**Task prompt:** Where the string "have" shows up in a line of the records, copy that line.

**Input material:**
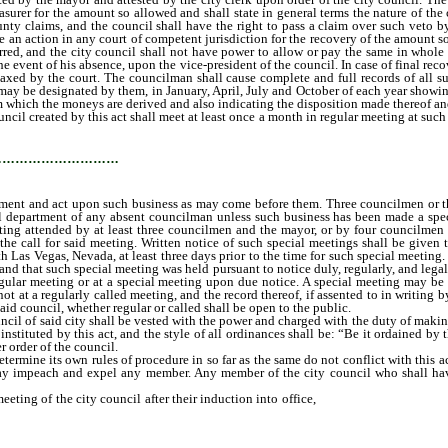
asurer for the amount so allowed and shall state in general terms the nature of the
unty claims, and the council shall have the right to pass a claim over such veto
e an action in any court of competent jurisdiction for the recovery of the amount 
arred, and the city council shall not have power to allow or pay the same in whole 
he event of his absence, upon the vice-president of the council. In case of final rec
taxed by the court. The councilman shall cause complete and full records of all su
s may be designated by them, in January, April, July and October of each year showin
m which the moneys are derived and also indicating the disposition made thereof an
created by this act shall meet at least once a month in regular meeting at such t
may come before them.
…………………………
isement and act upon such business as may come before them. Three councilmen or t
al department of any absent councilman unless such business has been made a specia
eting attended by at least three councilmen and the mayor, or by four councilme
he call for said meeting. Written notice of such special meetings shall be given 
h Las Vegas, Nevada, at least three days prior to the time for such special meeting.
and that such special meeting was held pursuant to notice duly, regularly, and lega
 regular meeting or at a special meeting upon due notice. A special meeting may b
t at a regularly called meeting, and the record thereof, if assented to in writing b
 said council, whether regular or called shall be open to the public.
 of said city shall be vested with the power and charged with the duty of making al
instituted by this act, and the style of all ordinances shall be: “Be it ordained by
 order of the council.
mine its own rules of procedure in so far as the same do not conflict with this ac
ay impeach and expel any member. Any member of the city council who shall have
eting of the city council after their induction into office,
it shall be the duty of 
e and the office until the expiration of the term of office for which he was elected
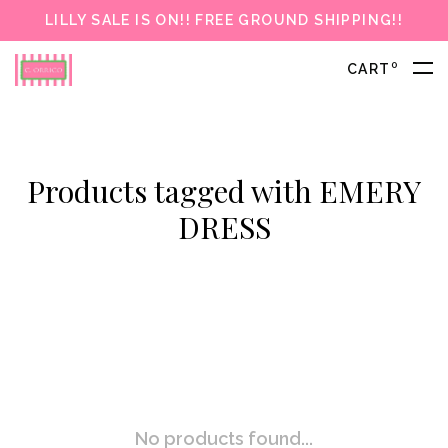
LILLY SALE IS ON!! FREE GROUND SHIPPING!!
0
CART
Products tagged with EMERY
DRESS
No products found...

**Exercise result:**
unty claims, and the council shall have the right to pass a claim over such veto
arred, and the city council shall not have power to allow or pay the same in whole 
ay impeach and expel any member. Any member of the city council who shall have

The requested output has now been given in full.